Nasza Loteria SR - pasek na kartach artykułów

Kategoryzacja szpitali. Tam gdzie jest źle, przyjdzie komisarz. Jak to wygląda w naszych placówkach

Andrzej Gurba
Andrzej Gurba
Szpital Miejski w Miastku
Szpital Miejski w Miastku Andrzej Gurba
Trwają konsultacje dotyczące projektu ustawy o modernizacji i poprawie efektywności szpitalnictwa. Jej założeniem jest oddłużenie placówek, ale także w części centralizacja zarządzania systemem ochrony zdrowia (Agencja Rozwoju Szpitali). Projekt zakłada wprowadzenie obligatoryjnych działań naprawczych, jeśli placówka jest w złej kondycji finansowej. Jak wyglądają placówki z naszego regionu? Resort zdrowia przygotował listę z taką symulacją.

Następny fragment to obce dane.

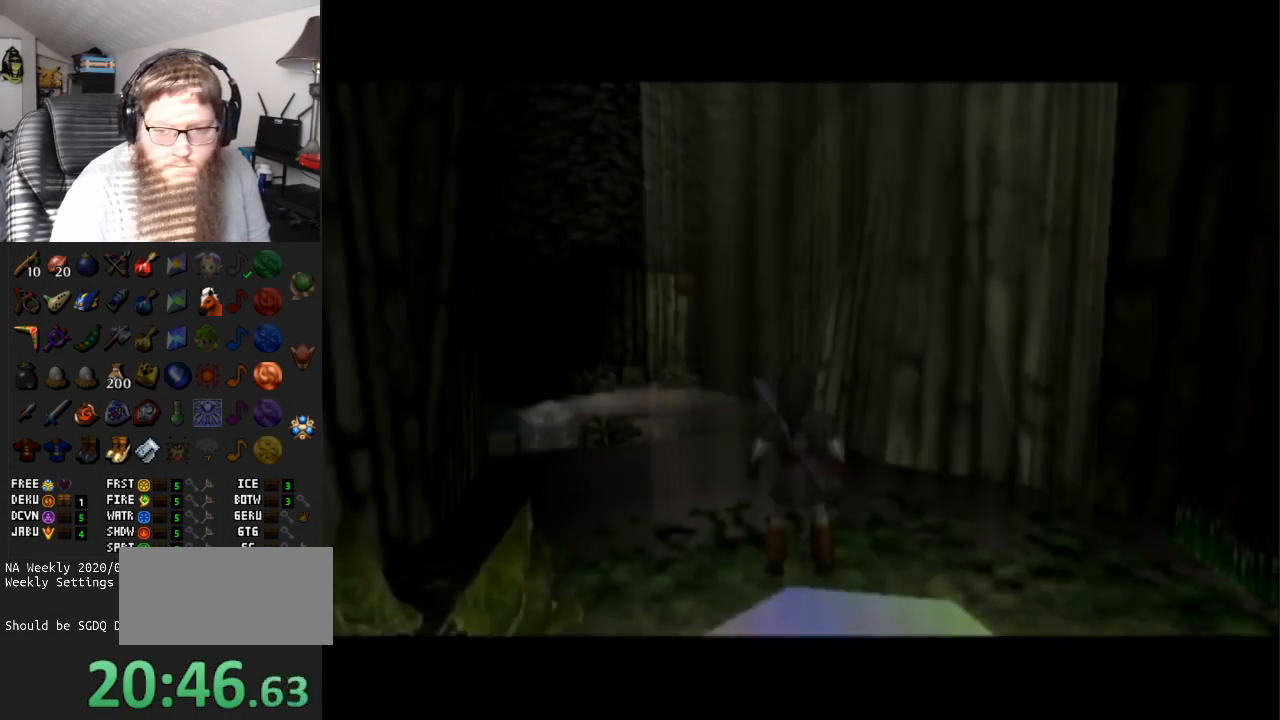
{"buttons": ["A"], "left_stick": "up", "right_stick": "center", "events": [[100, "A", "up"], [100, "left_stick", "up"], [500, "A", "down"]]}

Związek Miast Polskich ujawnił niedawno symulację podziału szpitali na kategorie (od A do D) przygotowaną przez resort zdrowia pod kątem kondycji finansowej, bazującą na danych za 2020 r. W kategorii A są podmioty w dobrej sytuacji ekonomiczno-finansowej. Do kategorii B zaliczono szpitale, „wymagające wdrożenia działań optymalizacyjnych”. Mają same opracować plany naprawczo-rozwojowe albo na ich wniosek uczyni to prezes Agencji Rozwoju Szpitali. W kategorii C będą lecznice, w stosunku do których prezes agencji obligatoryjnie wszczyna postępowanie naprawczo-rozwojowe. W kategorii D (najniższej) znajdą się szpitale „wymagające pilnego wdrożenia działań naprawczo-rozwojowych, w stosunku do którego prezes agencji wszczyna postępowanie naprawczo-rozwojowe oraz uzyskuje uprawnienie do powoływania i odwoływania kierownika tego podmiotu szpitalnego. A więc w zasadzie „komisarz”.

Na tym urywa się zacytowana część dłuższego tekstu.